Dean Huijsen (Bournemouth)
Daniele De Rossi, who coached the centre-back at Roma last season, is convinced Huijsen can “become one of the best players in the world” and anyone that’s seen the 19-year-old play will understand why, with his ability on the ball quite extraordinary.

And we would caveat our thought that he could flop in his first season in the Premier League with a prediction that thereafter he really could be very special indeed. Bournemouth is likely a stepping stone.

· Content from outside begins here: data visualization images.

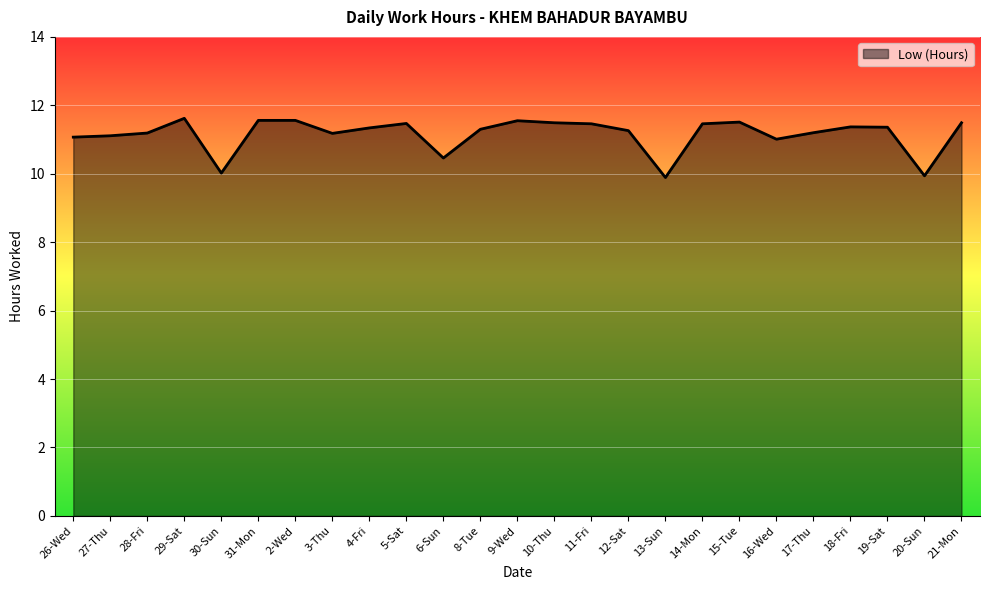

Between 4-Fri and 13-Sun, which is larger?

4-Fri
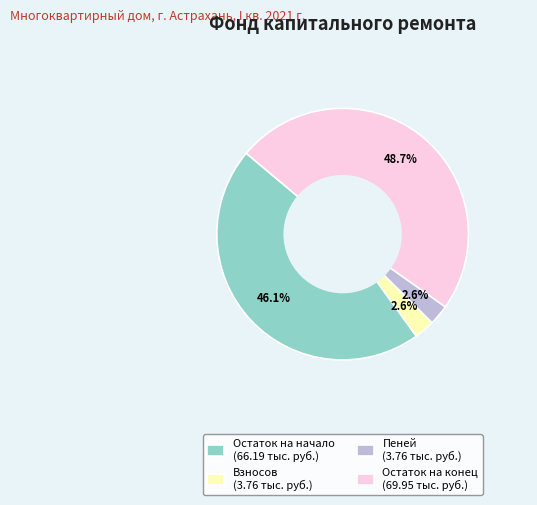

Does any single category account for the majority?

No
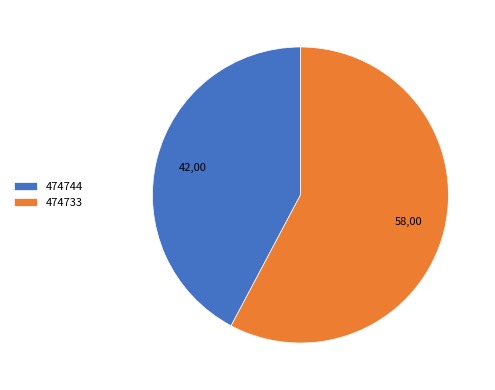

Which has a higher value, 474733 or 474744?

474733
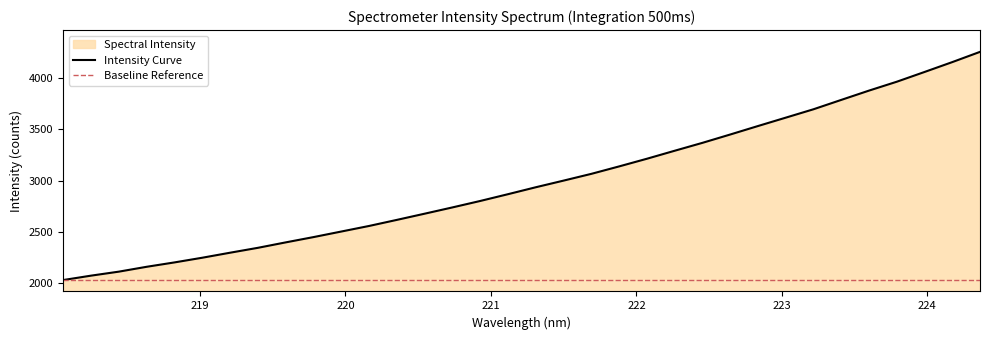

Which label corresponds to the largest value in the chart?

224.3616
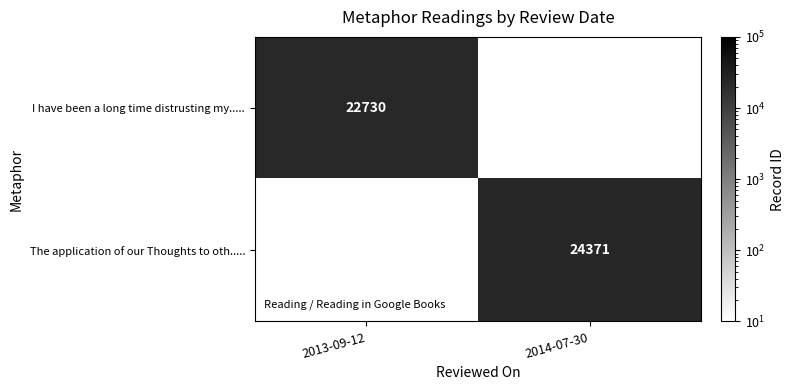

True or false: The application of our Thoughts to oth..... has a value of 37913 at 2014-07-30.

False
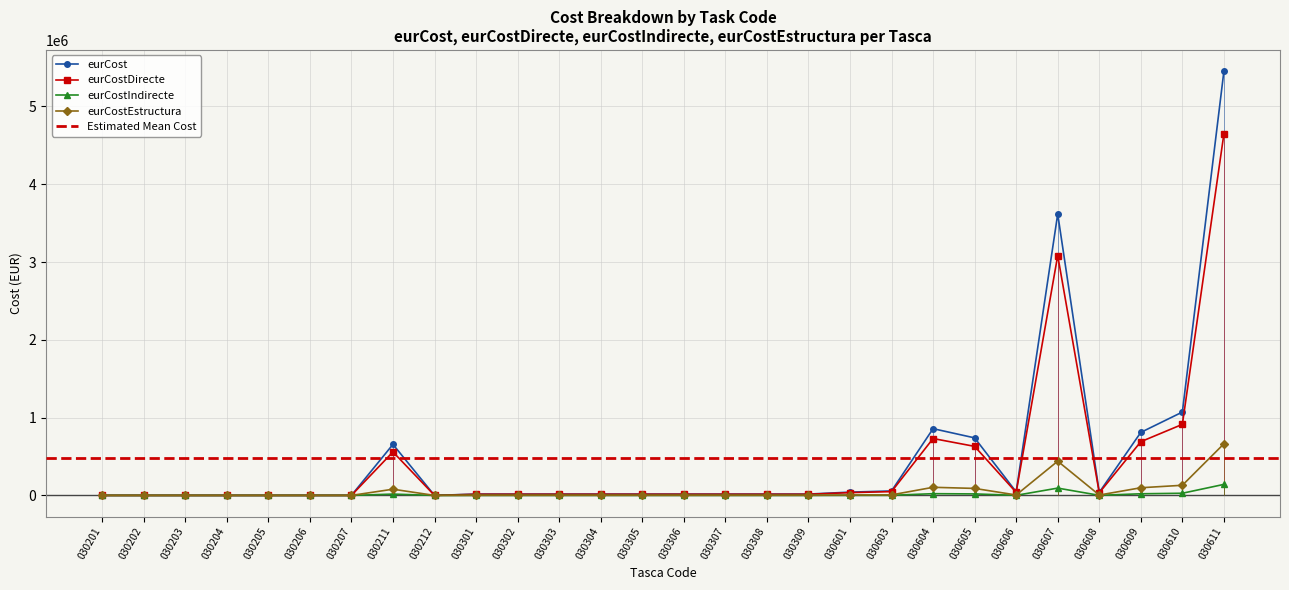

Between 030203 and 030606, which series saw the biggest shift?

eurCostDirecte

As De Rossi says, and this is what’s got us worried in the short-term, he’s a tad too confident at times: “He knows what he is doing. But sometimes a little too well. (Huijsen) is good with the ball at his feet, but sometimes a little too calm.”

 

Joshua Zirkzee (Manchester United)
Rasmus Hojlund missed out on the accolade last season by the skin of his teeth with two goals in his last two Premier League games of the season, and we would question the logic of the new Manchester United recruitment team in bringing a similarly inexperienced striker with a worse goal record to ease the burden on the Denmark international.

Scholes is too, despite “never seeing Zirkzee play”. He’s not alone there and we were hoping to see more of Zirkzee during Euro 2024 but Red Devils legends Memphis Depay and Wout Weghorst were Ronald Koeman’s preferred options.

 

Kiernan Dewsbury-Hall (Chelsea)
The fans will take some convincing after he got relegated from the Premier League with Leicester and earned his move to the 2021 Champions of Europe (we know, mad to think) through his displays in the second tier of English football.

It’s a very similar case to that of his manager of course, and our primary concern for Dewsbury-Hall is that a poor performance or two will undoubtedly lead to teacher’s pet claims if he remains in the team. Having to prove yourself to sceptics week in, week out can be very tiring indeed and that’s what he will have to do with more expensive midfielders set to be watching him from the bench.

 

Iliman Ndiaye (Everton)
They shouldn’t bother signing strikers and just accept that Dominic Calvert-Lewin will get six or seven and the rest of the team will score just enough to keep them in the Premier League.

Their last six striker signings – Moise Kean, Salomon Rondon, Josh King, Neal Maupay, Beto and Chermiti – have scored a total of 13 goals in 170 Everton appearances. Incredible. And we’re not entirely sure why the powers that be have deemed Ndiaye to be the answer.

The former Sheffield United star got three goals in 30 Ligue 1 appearances last season – one every 541 minutes – and just five assists. So as Everton strikers go he’s perfect. But we assume Sean Dyche wants to move away from that distressing norm.